El vino hace tiempo que es objeto de lujo en los restaurantes. Los empresarios de hostelería se acomodan en la teoría de que el que va a un restaurante es porque está de fiesta y en día de fiesta no se mide el gasto; nadie, por tanto, según esa teoría, va a dejar de pedir una botella más de vino por un motivo tan plebeyo como que ese vino esté en el restaurante cuatro veces por encima de su precio en una tienda. No ven o no quieren ver que la realidad es muy distinta.
A eso hay que añadir dos factores importantes: las jornadas laborales y los controles de alcoholemia. El vino va desapareciendo de algunos de esos restaurantes de nivel medio-bajo, los que se llenan de oficinistas que tienen jornada de tarde, porque la tarde puede resultar más pesada tras el consumo de bebidas alcohólicas, porque pocos sueldos pueden permitirse una botella de vino diaria al precio de restaurante y por que la calidad media de los vinos de la casa en esos establecimientos suele dejar mucho que desear. Y en las comidas o cenas festivas, el riesgo de conducir tras la ingesta de bebidas alcohólicas (o de dar positivo en un control aunque no se haya bebido en exceso) influye en al menos uno de cada cuatro comensales.

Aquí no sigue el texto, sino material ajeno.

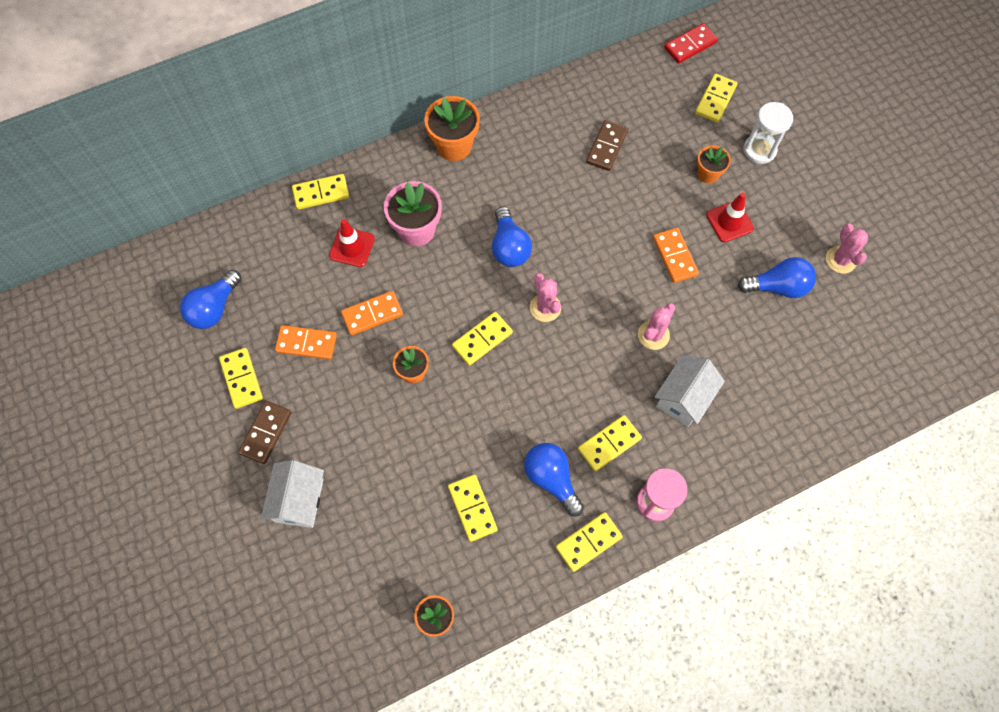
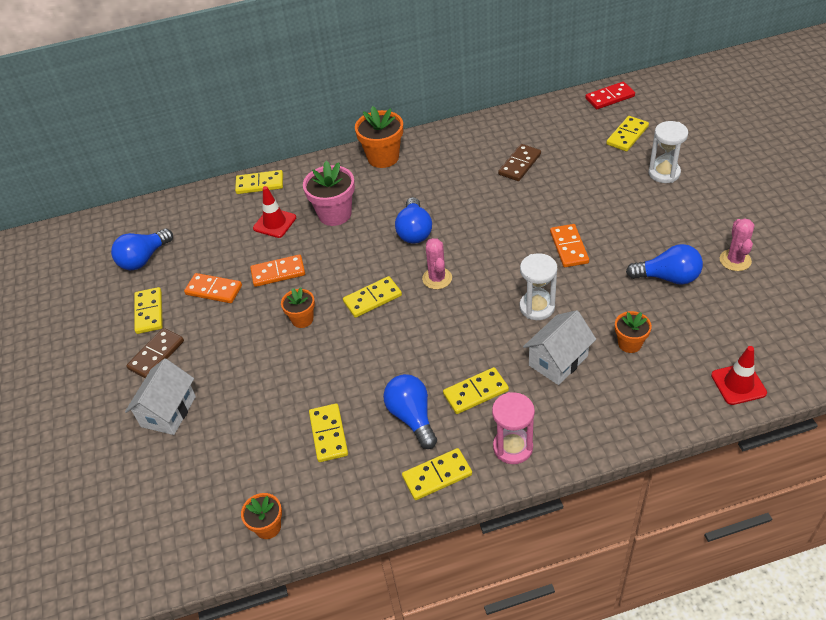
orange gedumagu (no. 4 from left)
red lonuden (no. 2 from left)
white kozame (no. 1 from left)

Cada vez es más frecuente que el consumo de los vinos de calidad se refugie en casa: precio, comodidad y, por qué no decirlo, la posibilidad de beber un poco más sin riesgos, propician un paulatino cambio de costumbres que van acercando los momentos del consumo de vino de calidad a los hábitos europeos, lo que significa alejarlo del restaurante. Y mejor no hablar de impuestos para no dar ideas.